Stored items:
^^^^^^^^^^^^^^^^

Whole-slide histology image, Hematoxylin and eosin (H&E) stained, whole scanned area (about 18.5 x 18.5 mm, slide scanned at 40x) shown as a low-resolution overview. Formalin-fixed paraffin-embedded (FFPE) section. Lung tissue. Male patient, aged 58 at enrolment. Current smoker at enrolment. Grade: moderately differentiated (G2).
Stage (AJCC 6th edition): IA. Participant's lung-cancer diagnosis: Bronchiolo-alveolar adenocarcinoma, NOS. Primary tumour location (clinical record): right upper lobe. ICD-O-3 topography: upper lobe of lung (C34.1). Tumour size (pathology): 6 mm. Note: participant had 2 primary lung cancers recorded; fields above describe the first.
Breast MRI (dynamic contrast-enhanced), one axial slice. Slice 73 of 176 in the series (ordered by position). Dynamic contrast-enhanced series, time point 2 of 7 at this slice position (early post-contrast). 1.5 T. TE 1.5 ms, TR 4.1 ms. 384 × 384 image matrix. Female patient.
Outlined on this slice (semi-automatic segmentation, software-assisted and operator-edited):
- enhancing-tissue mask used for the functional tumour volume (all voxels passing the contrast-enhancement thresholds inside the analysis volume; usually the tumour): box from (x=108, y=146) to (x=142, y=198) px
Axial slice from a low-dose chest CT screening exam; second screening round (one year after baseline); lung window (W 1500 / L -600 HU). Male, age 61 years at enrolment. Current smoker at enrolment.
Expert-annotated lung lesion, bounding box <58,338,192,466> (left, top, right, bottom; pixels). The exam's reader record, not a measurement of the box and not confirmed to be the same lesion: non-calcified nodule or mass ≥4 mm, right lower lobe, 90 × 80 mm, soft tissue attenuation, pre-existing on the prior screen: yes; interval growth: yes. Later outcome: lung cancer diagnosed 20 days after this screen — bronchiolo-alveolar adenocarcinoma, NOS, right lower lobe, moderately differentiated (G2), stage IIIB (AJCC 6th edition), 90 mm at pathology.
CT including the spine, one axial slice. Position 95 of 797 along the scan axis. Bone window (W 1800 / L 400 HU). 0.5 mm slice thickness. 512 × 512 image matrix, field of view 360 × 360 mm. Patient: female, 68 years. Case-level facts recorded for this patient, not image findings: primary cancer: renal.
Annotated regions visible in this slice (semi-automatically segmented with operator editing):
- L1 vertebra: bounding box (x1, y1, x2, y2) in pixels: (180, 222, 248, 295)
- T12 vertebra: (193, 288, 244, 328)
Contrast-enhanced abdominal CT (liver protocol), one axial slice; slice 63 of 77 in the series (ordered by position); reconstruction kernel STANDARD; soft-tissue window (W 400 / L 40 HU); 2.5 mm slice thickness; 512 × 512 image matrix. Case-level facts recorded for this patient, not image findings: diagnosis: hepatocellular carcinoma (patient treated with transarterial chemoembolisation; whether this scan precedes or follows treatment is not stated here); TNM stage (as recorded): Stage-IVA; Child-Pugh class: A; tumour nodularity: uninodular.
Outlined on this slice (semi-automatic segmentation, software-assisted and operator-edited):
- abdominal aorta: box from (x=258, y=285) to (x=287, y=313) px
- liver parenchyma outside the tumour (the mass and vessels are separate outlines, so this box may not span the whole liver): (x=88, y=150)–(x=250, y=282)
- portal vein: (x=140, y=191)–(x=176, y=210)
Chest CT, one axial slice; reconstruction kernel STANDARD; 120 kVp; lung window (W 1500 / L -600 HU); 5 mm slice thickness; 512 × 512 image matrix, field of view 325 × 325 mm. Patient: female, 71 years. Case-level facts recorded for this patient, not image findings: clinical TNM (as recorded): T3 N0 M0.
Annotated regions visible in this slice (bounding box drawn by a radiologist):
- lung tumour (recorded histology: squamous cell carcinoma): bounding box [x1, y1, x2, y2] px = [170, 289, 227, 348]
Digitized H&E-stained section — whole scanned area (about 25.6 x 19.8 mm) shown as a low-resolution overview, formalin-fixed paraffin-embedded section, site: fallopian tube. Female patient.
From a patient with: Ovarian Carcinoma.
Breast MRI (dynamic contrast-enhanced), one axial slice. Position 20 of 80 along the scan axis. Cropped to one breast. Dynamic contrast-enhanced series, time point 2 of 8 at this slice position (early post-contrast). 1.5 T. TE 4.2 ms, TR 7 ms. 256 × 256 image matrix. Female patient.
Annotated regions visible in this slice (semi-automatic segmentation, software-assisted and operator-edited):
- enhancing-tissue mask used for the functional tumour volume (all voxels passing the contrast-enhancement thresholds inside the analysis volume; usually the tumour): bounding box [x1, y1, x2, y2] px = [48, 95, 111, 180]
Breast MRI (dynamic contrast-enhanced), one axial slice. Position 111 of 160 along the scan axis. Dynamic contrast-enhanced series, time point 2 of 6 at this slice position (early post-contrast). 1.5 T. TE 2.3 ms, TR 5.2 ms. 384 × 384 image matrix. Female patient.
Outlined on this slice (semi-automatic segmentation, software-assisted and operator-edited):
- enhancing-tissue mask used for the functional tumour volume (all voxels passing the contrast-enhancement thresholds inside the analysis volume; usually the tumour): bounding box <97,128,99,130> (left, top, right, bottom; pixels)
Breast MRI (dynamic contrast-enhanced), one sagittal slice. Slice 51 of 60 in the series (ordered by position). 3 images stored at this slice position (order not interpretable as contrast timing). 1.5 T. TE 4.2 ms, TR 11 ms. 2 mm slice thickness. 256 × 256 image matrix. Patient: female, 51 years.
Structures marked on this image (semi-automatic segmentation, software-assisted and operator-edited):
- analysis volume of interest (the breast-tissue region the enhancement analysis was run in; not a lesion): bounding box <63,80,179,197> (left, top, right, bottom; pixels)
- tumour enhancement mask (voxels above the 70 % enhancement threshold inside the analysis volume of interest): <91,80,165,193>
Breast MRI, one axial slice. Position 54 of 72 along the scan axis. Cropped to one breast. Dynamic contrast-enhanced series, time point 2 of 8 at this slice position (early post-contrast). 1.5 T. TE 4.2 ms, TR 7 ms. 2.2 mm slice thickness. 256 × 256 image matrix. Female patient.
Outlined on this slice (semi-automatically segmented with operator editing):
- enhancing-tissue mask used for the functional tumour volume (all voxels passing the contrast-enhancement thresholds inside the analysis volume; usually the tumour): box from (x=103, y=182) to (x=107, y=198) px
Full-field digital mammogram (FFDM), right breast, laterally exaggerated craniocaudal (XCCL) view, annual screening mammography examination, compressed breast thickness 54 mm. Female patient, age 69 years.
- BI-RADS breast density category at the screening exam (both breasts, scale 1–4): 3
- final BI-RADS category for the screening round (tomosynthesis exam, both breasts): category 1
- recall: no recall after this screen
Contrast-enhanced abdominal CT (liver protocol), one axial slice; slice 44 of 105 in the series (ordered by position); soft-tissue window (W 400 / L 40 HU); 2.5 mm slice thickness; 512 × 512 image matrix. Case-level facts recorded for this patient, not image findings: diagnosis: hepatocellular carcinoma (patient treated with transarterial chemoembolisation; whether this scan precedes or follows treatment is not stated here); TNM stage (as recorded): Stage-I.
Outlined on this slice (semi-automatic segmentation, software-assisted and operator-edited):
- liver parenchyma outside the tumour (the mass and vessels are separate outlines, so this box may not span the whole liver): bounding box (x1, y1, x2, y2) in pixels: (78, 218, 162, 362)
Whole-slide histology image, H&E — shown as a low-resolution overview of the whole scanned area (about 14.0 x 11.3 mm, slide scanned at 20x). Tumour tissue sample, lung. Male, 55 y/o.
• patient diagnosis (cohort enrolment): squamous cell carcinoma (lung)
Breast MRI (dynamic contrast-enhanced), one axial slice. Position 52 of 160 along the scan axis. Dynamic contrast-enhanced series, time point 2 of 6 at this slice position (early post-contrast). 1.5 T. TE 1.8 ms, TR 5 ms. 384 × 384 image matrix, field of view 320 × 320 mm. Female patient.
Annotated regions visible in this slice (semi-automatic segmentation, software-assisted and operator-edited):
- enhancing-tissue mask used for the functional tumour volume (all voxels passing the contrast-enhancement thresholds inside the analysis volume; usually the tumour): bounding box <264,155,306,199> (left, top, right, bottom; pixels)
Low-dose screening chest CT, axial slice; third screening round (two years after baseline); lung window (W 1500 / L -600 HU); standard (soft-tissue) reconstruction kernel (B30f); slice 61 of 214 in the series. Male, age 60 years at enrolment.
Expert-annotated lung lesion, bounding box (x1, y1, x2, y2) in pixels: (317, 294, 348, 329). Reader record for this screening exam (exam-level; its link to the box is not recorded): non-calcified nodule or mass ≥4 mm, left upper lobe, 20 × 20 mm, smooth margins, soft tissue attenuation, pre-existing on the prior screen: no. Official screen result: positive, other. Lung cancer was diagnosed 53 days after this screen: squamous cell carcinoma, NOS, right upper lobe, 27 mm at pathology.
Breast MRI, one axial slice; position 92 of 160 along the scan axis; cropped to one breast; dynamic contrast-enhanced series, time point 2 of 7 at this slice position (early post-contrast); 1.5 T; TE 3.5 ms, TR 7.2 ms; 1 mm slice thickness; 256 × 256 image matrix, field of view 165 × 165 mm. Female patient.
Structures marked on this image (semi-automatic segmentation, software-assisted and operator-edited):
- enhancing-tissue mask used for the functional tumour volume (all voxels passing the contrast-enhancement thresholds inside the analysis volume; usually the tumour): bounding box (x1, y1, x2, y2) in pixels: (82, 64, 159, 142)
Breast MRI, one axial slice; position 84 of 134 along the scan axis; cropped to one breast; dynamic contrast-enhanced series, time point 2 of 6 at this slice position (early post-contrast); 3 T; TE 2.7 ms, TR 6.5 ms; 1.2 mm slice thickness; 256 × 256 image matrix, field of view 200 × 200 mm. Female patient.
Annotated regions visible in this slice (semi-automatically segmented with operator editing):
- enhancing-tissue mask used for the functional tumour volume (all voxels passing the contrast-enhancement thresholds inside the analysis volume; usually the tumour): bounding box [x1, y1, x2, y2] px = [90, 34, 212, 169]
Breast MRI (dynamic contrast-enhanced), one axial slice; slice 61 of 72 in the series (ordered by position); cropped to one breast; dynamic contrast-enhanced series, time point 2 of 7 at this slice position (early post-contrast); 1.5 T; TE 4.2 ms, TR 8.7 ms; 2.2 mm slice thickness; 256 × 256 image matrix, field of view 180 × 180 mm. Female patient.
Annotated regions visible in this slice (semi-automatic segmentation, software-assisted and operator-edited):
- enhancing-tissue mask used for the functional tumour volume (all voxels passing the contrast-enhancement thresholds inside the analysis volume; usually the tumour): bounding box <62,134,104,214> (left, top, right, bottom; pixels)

^^^^^^^^^^^^^^^^

=== WHAT IS REQUIRED ===
Take the lines above from the one containing "From a patient with: Ovarian Carcinoma." down to the one containing "95, 111, 180]", and transcribe them exactly, both ends included.

=== SOLVED PROBLEM ===
From a patient with: Ovarian Carcinoma.
Breast MRI (dynamic contrast-enhanced), one axial slice. Position 20 of 80 along the scan axis. Cropped to one breast. Dynamic contrast-enhanced series, time point 2 of 8 at this slice position (early post-contrast). 1.5 T. TE 4.2 ms, TR 7 ms. 256 × 256 image matrix. Female patient.
Annotated regions visible in this slice (semi-automatic segmentation, software-assisted and operator-edited):
- enhancing-tissue mask used for the functional tumour volume (all voxels passing the contrast-enhancement thresholds inside the analysis volume; usually the tumour): bounding box [x1, y1, x2, y2] px = [48, 95, 111, 180]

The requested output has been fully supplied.